/---
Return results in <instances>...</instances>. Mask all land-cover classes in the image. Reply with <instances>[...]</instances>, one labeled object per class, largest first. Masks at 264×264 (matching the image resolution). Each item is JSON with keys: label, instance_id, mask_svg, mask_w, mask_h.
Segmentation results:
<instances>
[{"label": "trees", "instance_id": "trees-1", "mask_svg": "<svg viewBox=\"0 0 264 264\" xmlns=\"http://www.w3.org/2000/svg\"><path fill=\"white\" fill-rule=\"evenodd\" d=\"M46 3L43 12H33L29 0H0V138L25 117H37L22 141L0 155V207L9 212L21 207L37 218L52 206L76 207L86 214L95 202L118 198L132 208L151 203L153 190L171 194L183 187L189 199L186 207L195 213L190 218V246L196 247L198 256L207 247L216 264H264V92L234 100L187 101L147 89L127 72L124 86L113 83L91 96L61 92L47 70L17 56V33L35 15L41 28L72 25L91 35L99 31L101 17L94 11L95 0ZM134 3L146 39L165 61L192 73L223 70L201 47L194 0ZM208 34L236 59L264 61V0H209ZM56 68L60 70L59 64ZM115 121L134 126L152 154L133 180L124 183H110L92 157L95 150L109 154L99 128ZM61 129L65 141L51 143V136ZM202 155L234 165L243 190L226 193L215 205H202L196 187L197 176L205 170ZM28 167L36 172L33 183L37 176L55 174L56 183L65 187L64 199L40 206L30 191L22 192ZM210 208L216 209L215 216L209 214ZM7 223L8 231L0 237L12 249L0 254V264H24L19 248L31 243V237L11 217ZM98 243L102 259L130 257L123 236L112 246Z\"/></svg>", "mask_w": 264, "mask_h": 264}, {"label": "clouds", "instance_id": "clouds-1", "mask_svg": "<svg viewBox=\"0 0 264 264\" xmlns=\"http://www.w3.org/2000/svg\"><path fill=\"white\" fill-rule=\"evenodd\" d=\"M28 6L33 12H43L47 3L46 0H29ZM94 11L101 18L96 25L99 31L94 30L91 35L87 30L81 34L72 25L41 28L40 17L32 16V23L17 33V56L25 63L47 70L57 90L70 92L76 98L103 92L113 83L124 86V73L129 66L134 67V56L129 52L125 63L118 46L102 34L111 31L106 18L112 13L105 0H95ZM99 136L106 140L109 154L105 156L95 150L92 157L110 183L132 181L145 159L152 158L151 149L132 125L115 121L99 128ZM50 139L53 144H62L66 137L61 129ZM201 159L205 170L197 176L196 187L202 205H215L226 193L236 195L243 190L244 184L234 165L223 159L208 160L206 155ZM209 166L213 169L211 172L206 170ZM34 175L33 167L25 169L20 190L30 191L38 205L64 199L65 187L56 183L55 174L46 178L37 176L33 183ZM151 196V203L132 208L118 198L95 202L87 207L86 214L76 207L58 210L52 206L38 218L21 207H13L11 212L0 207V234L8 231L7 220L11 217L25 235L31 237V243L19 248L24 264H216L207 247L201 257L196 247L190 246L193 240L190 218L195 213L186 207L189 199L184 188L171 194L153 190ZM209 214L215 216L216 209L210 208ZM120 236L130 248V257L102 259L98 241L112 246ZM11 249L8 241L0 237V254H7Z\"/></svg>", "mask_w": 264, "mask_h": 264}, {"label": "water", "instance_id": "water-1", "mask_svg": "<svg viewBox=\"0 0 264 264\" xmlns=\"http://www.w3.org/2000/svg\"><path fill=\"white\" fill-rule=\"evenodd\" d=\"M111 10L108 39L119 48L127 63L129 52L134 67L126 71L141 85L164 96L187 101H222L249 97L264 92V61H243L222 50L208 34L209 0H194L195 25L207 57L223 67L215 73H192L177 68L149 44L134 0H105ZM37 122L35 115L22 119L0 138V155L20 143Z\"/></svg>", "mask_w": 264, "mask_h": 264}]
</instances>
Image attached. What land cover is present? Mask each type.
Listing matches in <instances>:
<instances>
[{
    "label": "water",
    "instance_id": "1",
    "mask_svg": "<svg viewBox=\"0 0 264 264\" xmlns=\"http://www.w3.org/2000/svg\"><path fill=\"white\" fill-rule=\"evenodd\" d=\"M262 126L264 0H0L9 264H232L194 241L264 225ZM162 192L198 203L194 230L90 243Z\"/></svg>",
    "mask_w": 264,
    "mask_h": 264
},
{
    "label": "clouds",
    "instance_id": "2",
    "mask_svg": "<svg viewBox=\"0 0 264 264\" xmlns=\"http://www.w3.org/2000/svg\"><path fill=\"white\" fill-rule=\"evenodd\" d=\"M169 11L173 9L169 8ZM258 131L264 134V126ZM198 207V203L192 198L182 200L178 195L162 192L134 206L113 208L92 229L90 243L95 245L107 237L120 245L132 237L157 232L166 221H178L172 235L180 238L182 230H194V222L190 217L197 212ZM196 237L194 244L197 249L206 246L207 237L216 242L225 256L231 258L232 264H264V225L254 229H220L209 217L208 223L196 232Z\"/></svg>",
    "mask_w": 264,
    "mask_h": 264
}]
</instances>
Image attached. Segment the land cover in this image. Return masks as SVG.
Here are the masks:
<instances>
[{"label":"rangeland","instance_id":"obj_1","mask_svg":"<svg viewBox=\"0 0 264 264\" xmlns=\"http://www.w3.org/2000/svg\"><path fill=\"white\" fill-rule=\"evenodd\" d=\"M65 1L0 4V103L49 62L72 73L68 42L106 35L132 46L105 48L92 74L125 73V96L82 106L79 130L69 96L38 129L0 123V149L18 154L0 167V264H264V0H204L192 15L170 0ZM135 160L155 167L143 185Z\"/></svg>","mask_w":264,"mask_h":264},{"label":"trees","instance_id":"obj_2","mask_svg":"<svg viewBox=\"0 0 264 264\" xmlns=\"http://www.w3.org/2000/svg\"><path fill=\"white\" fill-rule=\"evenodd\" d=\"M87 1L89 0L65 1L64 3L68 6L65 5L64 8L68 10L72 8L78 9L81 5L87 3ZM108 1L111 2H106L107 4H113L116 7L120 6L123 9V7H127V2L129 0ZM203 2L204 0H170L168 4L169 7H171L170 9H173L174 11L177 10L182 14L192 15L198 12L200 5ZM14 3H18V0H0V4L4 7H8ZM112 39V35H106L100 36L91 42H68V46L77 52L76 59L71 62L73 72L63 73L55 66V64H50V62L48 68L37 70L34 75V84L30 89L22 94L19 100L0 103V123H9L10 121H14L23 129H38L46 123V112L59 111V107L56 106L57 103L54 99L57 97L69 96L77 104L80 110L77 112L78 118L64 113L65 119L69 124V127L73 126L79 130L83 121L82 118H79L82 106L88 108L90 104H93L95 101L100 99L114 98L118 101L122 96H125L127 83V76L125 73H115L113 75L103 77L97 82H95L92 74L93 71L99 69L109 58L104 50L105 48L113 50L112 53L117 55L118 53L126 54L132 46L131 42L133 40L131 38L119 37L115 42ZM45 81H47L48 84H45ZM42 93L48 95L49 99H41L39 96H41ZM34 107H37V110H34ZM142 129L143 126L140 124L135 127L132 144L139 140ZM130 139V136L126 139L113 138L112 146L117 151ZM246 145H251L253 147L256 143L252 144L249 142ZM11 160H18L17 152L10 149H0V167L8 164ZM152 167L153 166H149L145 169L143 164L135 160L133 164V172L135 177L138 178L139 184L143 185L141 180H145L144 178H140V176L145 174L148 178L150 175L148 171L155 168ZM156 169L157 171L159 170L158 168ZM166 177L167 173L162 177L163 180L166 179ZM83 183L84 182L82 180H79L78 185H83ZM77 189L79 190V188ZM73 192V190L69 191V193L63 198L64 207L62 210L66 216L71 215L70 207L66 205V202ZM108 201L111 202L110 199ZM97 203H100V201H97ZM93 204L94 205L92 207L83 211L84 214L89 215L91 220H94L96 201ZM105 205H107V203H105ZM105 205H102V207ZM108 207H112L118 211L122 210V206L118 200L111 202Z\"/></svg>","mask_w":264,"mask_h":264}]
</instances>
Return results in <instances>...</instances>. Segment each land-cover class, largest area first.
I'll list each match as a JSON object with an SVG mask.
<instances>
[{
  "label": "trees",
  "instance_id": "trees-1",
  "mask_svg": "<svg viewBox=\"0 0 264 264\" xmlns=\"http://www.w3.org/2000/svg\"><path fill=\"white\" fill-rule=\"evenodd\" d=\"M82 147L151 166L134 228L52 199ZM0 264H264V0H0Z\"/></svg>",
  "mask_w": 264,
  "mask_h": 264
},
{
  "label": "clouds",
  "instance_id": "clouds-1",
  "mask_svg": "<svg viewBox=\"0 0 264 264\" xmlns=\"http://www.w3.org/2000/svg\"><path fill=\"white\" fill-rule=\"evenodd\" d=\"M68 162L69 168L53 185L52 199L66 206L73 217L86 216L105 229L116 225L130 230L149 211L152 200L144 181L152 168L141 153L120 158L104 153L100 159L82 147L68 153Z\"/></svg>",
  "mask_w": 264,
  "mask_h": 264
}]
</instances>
\---
■ **Given exercise**: State how many lines of the records above contain the string "largest", counting only matches with the same letter case. Reply with the number alone.

■ **Output**: 2